La barre au sol
La formation d’un danseur classique, comme celle que j’ai suivie, est certainement la formation physique la plus dure qui soit pour un jeune corps. Tous les jours que Dieu fait, heure après heure passées à sculpter, modeler et plier méticuleusement, par la contrainte, le corps, le ventre et les membres, selon des formes, des angles et des lignes qui dépassent de loin, de très loin, nos limites physiques naturelles. On en veut toujours plus. Toujours plus d’élongation, plus de pirouettes, plus d’« en-dehors », plus de force, plus de tout. Cette exigence entraîne à la fois le corps et l’esprit dans une région de l’existence qui échappe à l’expérience normale. Dès l’âge de quatre ans, j’ai appris à affronter la vie à travers mon corps, à l’intérieur de mon corps, toujours à la limite d’une perpétuelle endurance.

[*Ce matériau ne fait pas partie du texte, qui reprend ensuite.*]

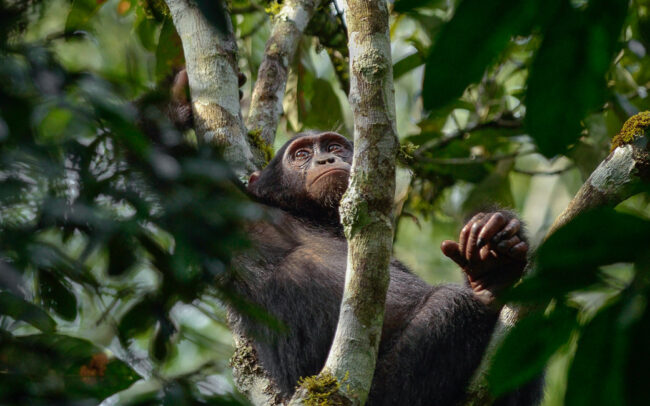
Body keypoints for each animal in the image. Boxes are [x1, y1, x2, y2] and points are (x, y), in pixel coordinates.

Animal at [165, 72, 540, 406]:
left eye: (334, 146)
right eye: (301, 155)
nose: (326, 158)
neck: (315, 217)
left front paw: (495, 239)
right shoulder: (238, 216)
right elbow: (175, 179)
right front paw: (179, 97)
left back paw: (493, 276)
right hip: (385, 392)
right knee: (453, 305)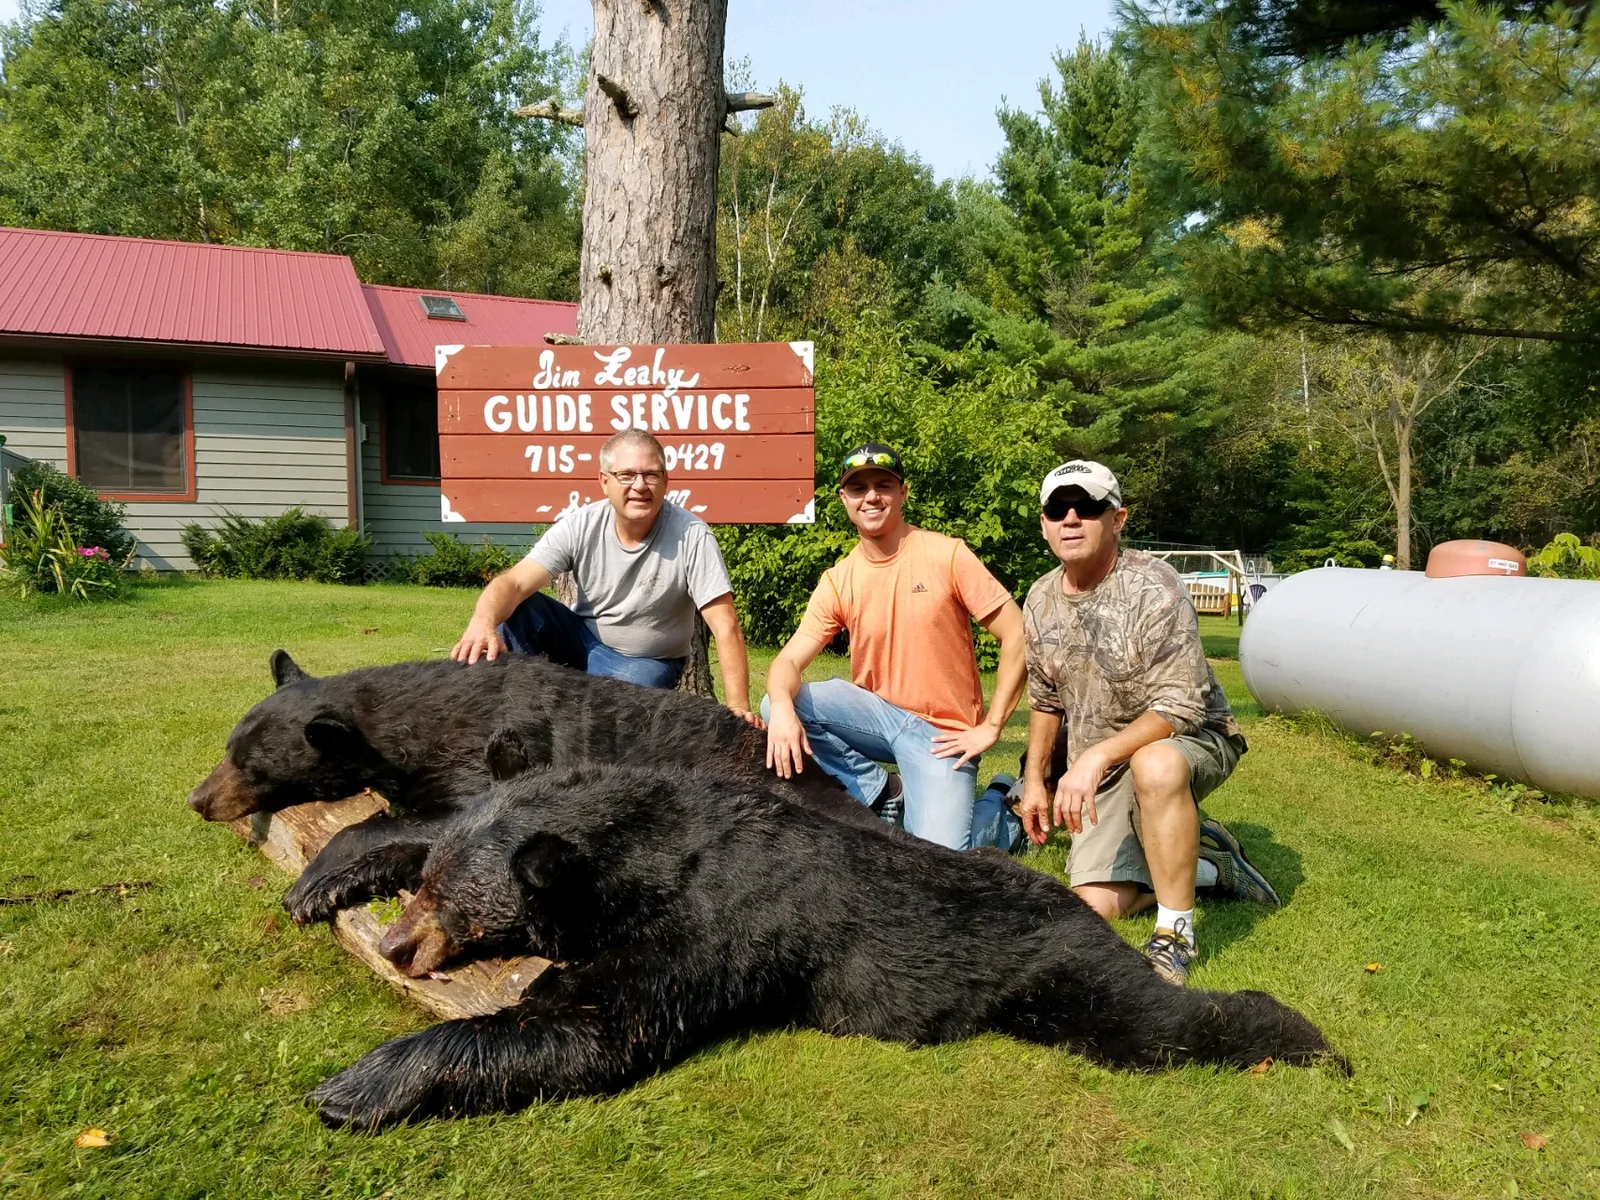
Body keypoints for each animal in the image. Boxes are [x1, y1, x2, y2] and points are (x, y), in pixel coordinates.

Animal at [187, 651, 866, 926]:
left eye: (252, 767)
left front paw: (314, 884)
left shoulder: (478, 753)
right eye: (228, 749)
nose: (198, 799)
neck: (405, 724)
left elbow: (435, 817)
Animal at [307, 740, 1347, 1131]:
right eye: (430, 886)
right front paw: (337, 869)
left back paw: (1310, 1039)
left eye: (454, 905)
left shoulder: (713, 919)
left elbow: (597, 1026)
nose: (396, 947)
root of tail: (1065, 902)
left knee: (1155, 1023)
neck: (645, 850)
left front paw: (360, 1080)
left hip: (1050, 967)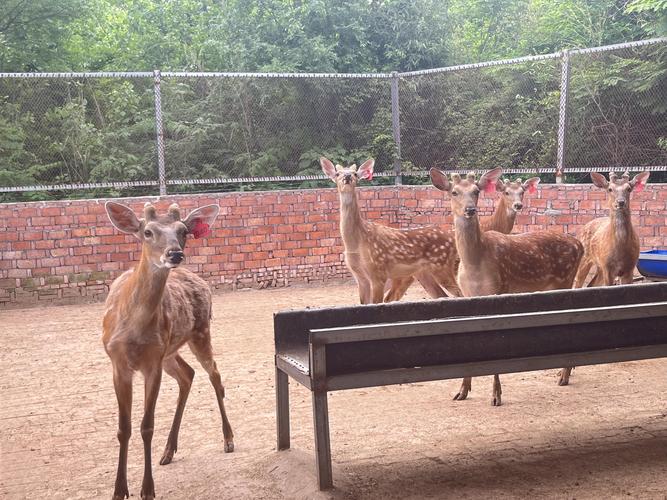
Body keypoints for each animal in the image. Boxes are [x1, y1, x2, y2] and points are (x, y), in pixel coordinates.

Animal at [103, 201, 234, 500]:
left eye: (183, 230)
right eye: (147, 232)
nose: (174, 253)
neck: (134, 329)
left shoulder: (152, 363)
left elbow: (146, 425)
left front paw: (147, 490)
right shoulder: (118, 363)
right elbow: (123, 428)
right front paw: (119, 490)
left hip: (199, 332)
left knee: (214, 375)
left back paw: (228, 438)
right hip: (170, 351)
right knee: (188, 374)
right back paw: (168, 450)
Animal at [321, 156, 460, 303]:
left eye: (355, 174)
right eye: (337, 174)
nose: (347, 176)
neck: (356, 242)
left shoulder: (378, 272)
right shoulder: (360, 278)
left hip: (442, 266)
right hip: (423, 273)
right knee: (443, 295)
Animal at [430, 167, 584, 405]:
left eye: (476, 191)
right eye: (454, 192)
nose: (470, 209)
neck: (475, 264)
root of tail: (580, 244)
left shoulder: (498, 289)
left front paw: (496, 395)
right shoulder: (467, 295)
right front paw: (462, 391)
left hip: (566, 280)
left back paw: (564, 376)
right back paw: (563, 372)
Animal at [558, 169, 650, 385]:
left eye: (629, 188)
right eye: (610, 188)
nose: (620, 202)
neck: (620, 249)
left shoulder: (629, 269)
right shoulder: (608, 268)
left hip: (598, 270)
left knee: (590, 286)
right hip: (586, 263)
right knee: (579, 286)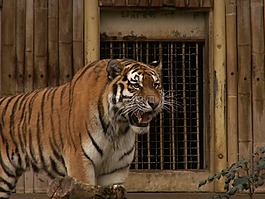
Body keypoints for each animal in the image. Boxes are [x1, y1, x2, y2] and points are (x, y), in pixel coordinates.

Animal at [0, 58, 163, 198]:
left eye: (156, 85)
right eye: (136, 85)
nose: (155, 103)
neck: (118, 128)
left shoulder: (115, 172)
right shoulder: (80, 163)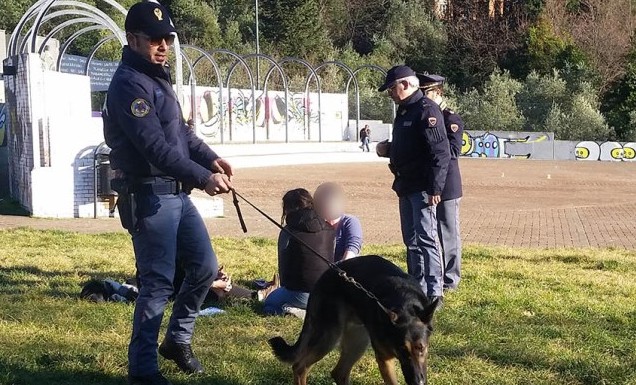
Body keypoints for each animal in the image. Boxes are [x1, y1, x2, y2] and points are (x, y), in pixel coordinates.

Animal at [268, 255, 438, 384]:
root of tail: (322, 278)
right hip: (329, 337)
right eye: (401, 350)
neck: (404, 303)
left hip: (358, 341)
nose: (417, 382)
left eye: (421, 348)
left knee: (339, 373)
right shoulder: (384, 359)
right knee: (299, 367)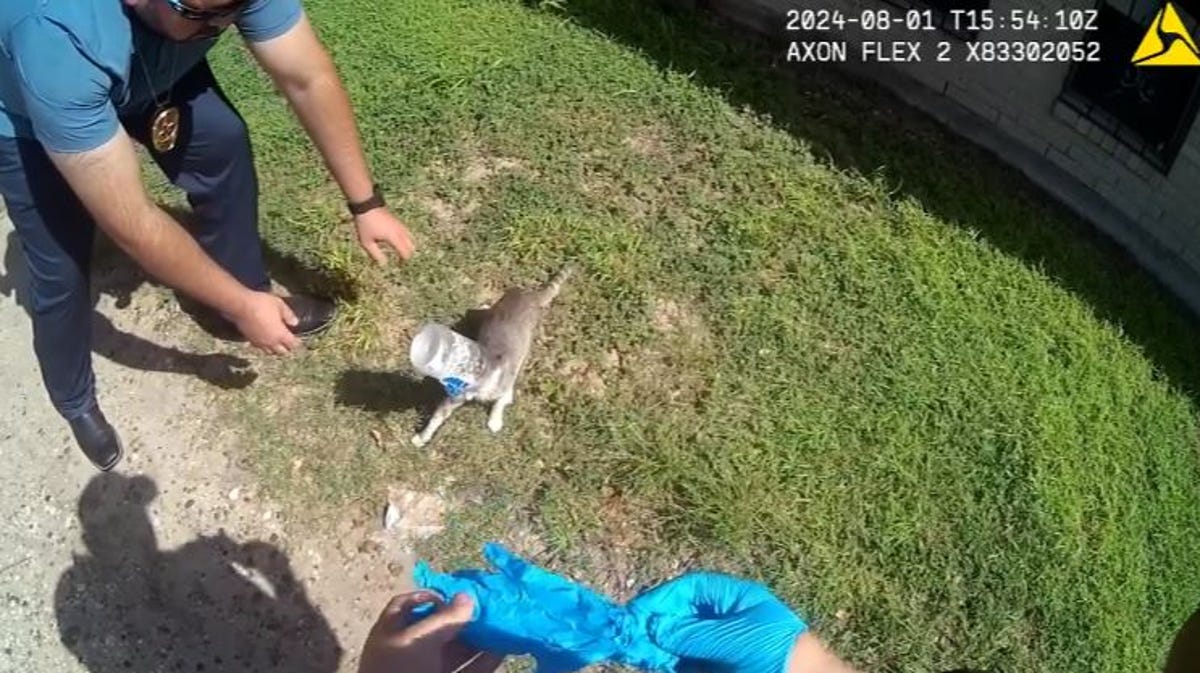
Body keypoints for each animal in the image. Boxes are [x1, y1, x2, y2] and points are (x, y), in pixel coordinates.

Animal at [410, 263, 573, 446]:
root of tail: (528, 294)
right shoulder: (456, 397)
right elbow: (438, 417)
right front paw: (422, 437)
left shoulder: (502, 384)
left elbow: (502, 400)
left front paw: (495, 420)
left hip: (527, 341)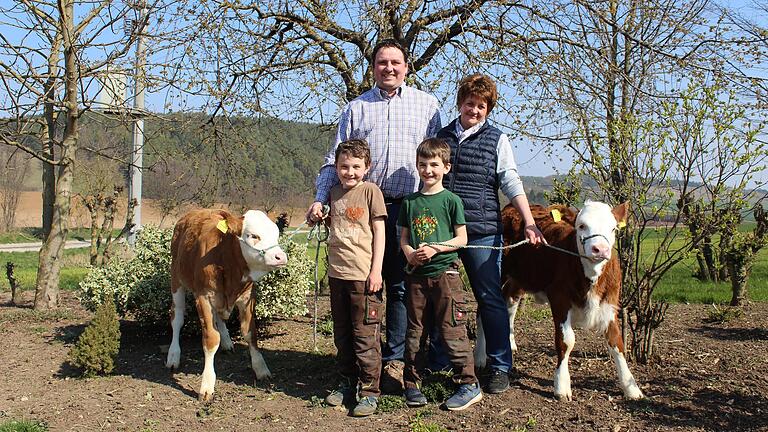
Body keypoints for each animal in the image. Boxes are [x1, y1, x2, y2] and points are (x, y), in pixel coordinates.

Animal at [166, 208, 288, 400]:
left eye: (276, 234)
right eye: (253, 235)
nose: (280, 257)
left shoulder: (247, 297)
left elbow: (250, 333)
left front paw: (260, 367)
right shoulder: (203, 297)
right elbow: (210, 338)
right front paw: (207, 385)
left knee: (219, 318)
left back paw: (226, 341)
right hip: (176, 279)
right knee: (177, 318)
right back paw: (173, 355)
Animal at [474, 201, 640, 400]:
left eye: (613, 228)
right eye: (581, 226)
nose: (600, 249)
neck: (590, 276)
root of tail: (510, 208)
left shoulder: (610, 303)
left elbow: (616, 342)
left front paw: (630, 387)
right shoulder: (559, 298)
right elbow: (566, 341)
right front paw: (562, 386)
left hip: (518, 280)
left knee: (511, 305)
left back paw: (510, 342)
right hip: (496, 274)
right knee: (483, 311)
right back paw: (479, 357)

Cet arrière-plan, je crois, m’a préparée à la voie de l’enculade. Celle-ci répond à l’appel de mon masochisme physique. Elle recrée l’extrémisme athlétique de la danse, sa discipline, la recherche de la perfection. Elle est ma façon d’être aux extrêmes. Maintenant que j’ai abandonné la danse, toute l’existence s’est émoussée – sauf ça. A-Man l’appelle « le dur Fil de la Vérité ».
Danser, c’est se mettre au service du chorégraphe, des pas, de la musique. Accepter cet homme au fond de mon cul reproduit cette dynamique du service, de la soumission à quelque chose de plus grand que moi. Apprendre à dépasser son seuil de confort physique et à aimer ce moment du dépassement est inhérent à la formation du danseur. Ce n’est qu’en se dépassant qu’on découvre ce fil, où le risque est réel et où réside l’extase.
Si on a un petit cul de danseuse comme le mien, la douleur et la jouissance de la pression interne de la sodomie sont inséparables. L’école de danse parfait le désir d’être parfait, et on peut finir par devenir une délicieuse petite esclave bien disciplinée. Je vois bien que recevoir une verge dans son cul va de pair avec la psychologie du perfectionnisme qui afflige les sujets doués tels que moi. Pour commencer, on en a besoin : pour une ballerine, être parfaite mène à avoir un très petit cul. Deuxièmement, le défi de demeurer parfaite en subissant une pénétration anale est un des plus grands défis qu’on puisse relever. Y parvenir prouve, à n’en pas douter, la perfection intérieure et extérieure de son être, sa forme, sa santé. Et beaucoup de ressort. La sodomie passive est un rêve de perfectionniste, un nirvana pour masochiste.
Mais – comme pour la plupart des réalités anales – l’inverse est également vrai. Se faire déflorer l’œillet sous son tutu métaphorique marque peut-être les débuts les plus propices – et scandaleux ! – de la ballerine. Mais c’est aussi sa mise en croix, son ultime sacrifice pour transcender l’humain afin d’atteindre au divin. Sur scène, cependant, je ne me suis jamais sentie autant en sécurité que quand j’obéis docilement à A-Man, qu’il couvre mon visage de sa main grande et forte, et tringle mon théâtre des variétés. Quel incroyable sentiment de soulagement. J’ai perdu non seulement tout contrôle, mais aussi toute responsabilité pour m’en remettre à lui. Mon impression de sécurité est si forte parce que le temps que je passe avec lui est le seul moment d’éveil où mes angoisses disparaissent, où je n’ai plus peur.